Nally-Martin later moved back to Marion County, where she has served as the assistant county attorney since 1996.
She also gave birth to her second son, Cameron, now 11.
Having children was just another opportunity for Nally-Martin to be active in the community. She served on the Lebanon Elementary School Site-Based Decision Making Council for a few years until she had to step down when Mattingly, her business partner, became the attorney for the Marion County Board of Education. She still remains active as the president of the LES Parent Teacher Organization and by serving on the special education monitoring team for the school district.
“I just like being involved, knowing what’s going on and trying to help out,” Nally-Martin said.
Evan was diagnosed with autism when he was 6 or 7 years old, but Nally-Martin said she’d done enough research to suspect his condition before it was confirmed. Prior to his formal diagnosis, Evan was considered developmentally delayed, Nally-Martin said.
She said he started therapy three days a week when he was 9 months old. He didn’t walk until he was 26 months old and he didn’t talk even a little until he was about 6 or 7, she said.
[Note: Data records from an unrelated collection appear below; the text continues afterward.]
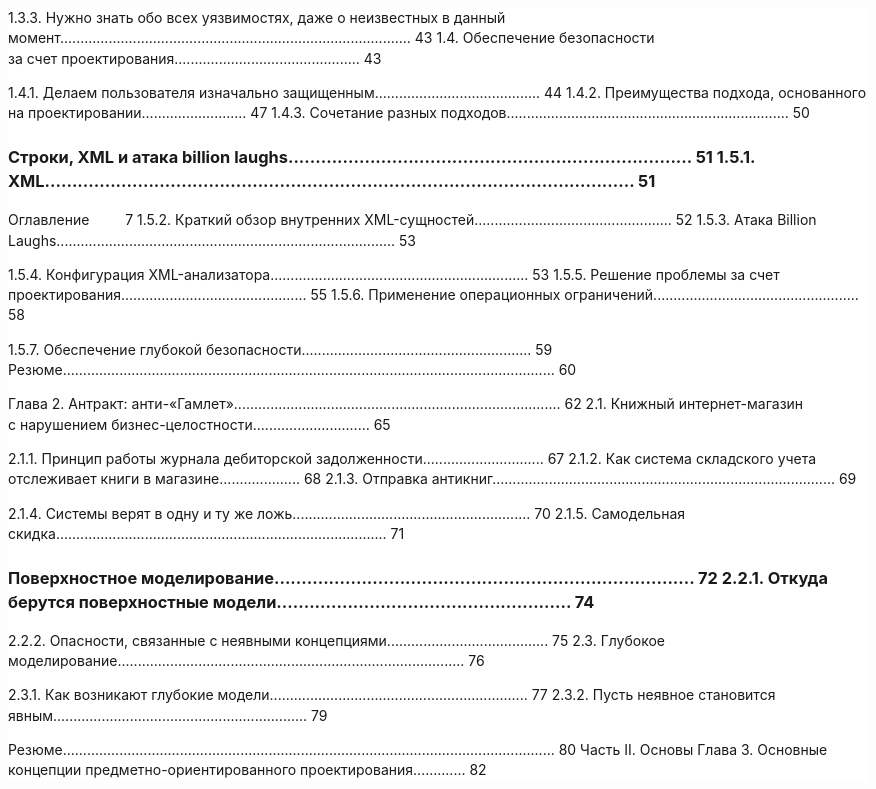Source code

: 1.3.3.	 Нужно знать обо всех уязвимостях, даже о неизвестных в данный момент....................................................................................... 43 1.4.	 Обеспечение безопасности за счет проектирования.............................................. 43

1.4.1.	 Делаем пользователя изначально защищенным......................................... 44 1.4.2.	 Преимущества подхода, основанного на проектировании.......................... 47 1.4.3.	 Сочетание разных подходов...................................................................... 50


### Строки, XML и атака billion laughs.......................................................................... 51 1.5.1.	 XML............................................................................................................ 51

Оглавление    7 1.5.2.	 Краткий обзор внутренних XML-сущностей................................................. 52 1.5.3.	 Атака Billion Laughs.................................................................................... 53

1.5.4.	 Конфигурация XML-анализатора................................................................ 53 1.5.5.	 Решение проблемы за счет проектирования.............................................. 55 1.5.6.	 Применение операционных ограничений................................................... 58

1.5.7.	 Обеспечение глубокой безопасности......................................................... 59 Резюме.......................................................................................................................... 60

Глава 2. Антракт: анти-«Гамлет»................................................................................. 62 2.1.	 Книжный интернет-магазин с нарушением бизнес-целостности............................. 65

2.1.1.	 Принцип работы журнала дебиторской задолженности.............................. 67 2.1.2.	 Как система складского учета отслеживает книги в магазине.................... 68 2.1.3.	 Отправка антикниг..................................................................................... 69

2.1.4.	 Системы верят в одну и ту же ложь........................................................... 70 2.1.5.	 Самодельная скидка.................................................................................. 71


### Поверхностное моделирование............................................................................. 72 2.2.1.	 Откуда берутся поверхностные модели...................................................... 74

2.2.2.	 Опасности, связанные с неявными концепциями........................................ 75 2.3.	 Глубокое моделирование...................................................................................... 76

2.3.1.	 Как возникают глубокие модели................................................................ 77 2.3.2.	 Пусть неявное становится явным............................................................... 79

Резюме.......................................................................................................................... 80 Часть II. Основы Глава 3. Основные концепции предметно-ориентированного проектирования............. 82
“My issue was trying to find out what was out there to help him. Not so much trying to waste time on what was the cause of it, because in a larger percentage of them, you don’t know the cause. My focus was on trying to get him better, getting him up to par,” Nally-Martin said.
She said she was fortunate to meet a consultant in Louisville years ago who suggested therapies for him and the schools were open to providing some of those therapies.
Nally-Martin said she’s made time to take Evan to horse and speech therapies and worked with him at home. She’s also tried to expose him to as many opportunities as possible, including taking him to a variety of community events. She said she thinks many parents make the mistake of thinking their children can’t do something because of their disabilities.
“There have been many, many times I’ve been embarrassed if he had a fit or had a meltdown because he had a sensory overload,” Nally-Martin said. “But I’ve learned pride can be a bad thing.”
While she has done what she can to address Evan’s special needs, Nally-Martin has also tried to not deprive Cameron of opportunities. Cameron plays baseball, basketball and soccer.
While she didn’t play sports herself, she does see benefits for her youngest child.
“I want him to know that commitment, that once you’re there, you’re a team player,” Nally-Martin said.
That’s all in addition to her work as assistant county attorney, in which she deals with a lot of difficult people and difficult situations, according to Mattingly. Despite that, she hasn’t become jaded, he said. (In fact, she’s running unopposed to become the county attorney this year.)
Mattingly continued to say that Nally-Martin has a wonderful attitude about life and that’s reflected in how she treats others.
“The way she deals with Evan is just an extension of the concern and the caring she shows to everybody,” Mattingly said.
On the night of the chamber awards dinner, Nally-Martin said she was trying to gather her emotions as she realized Knight was describing her in her introduction of the outstanding citizen. She was so focused in fact that one of her friends had to point out that her family, including her 90-year-old grandmother, had gathered on the other side of the room to watch her get the award.
“It was a little overwhelming to look over there and see that large group,” Nally-Martin said.
She added that she doesn’t do the things she does to get awards, but she was touched to be recognized for the things she enjoys doing.
“I love community service,” Nally-Martin said. “If I had more time, I’d do a lot more of it. It’s just there’s only 24 hours in the day. You got to sleep sometime.”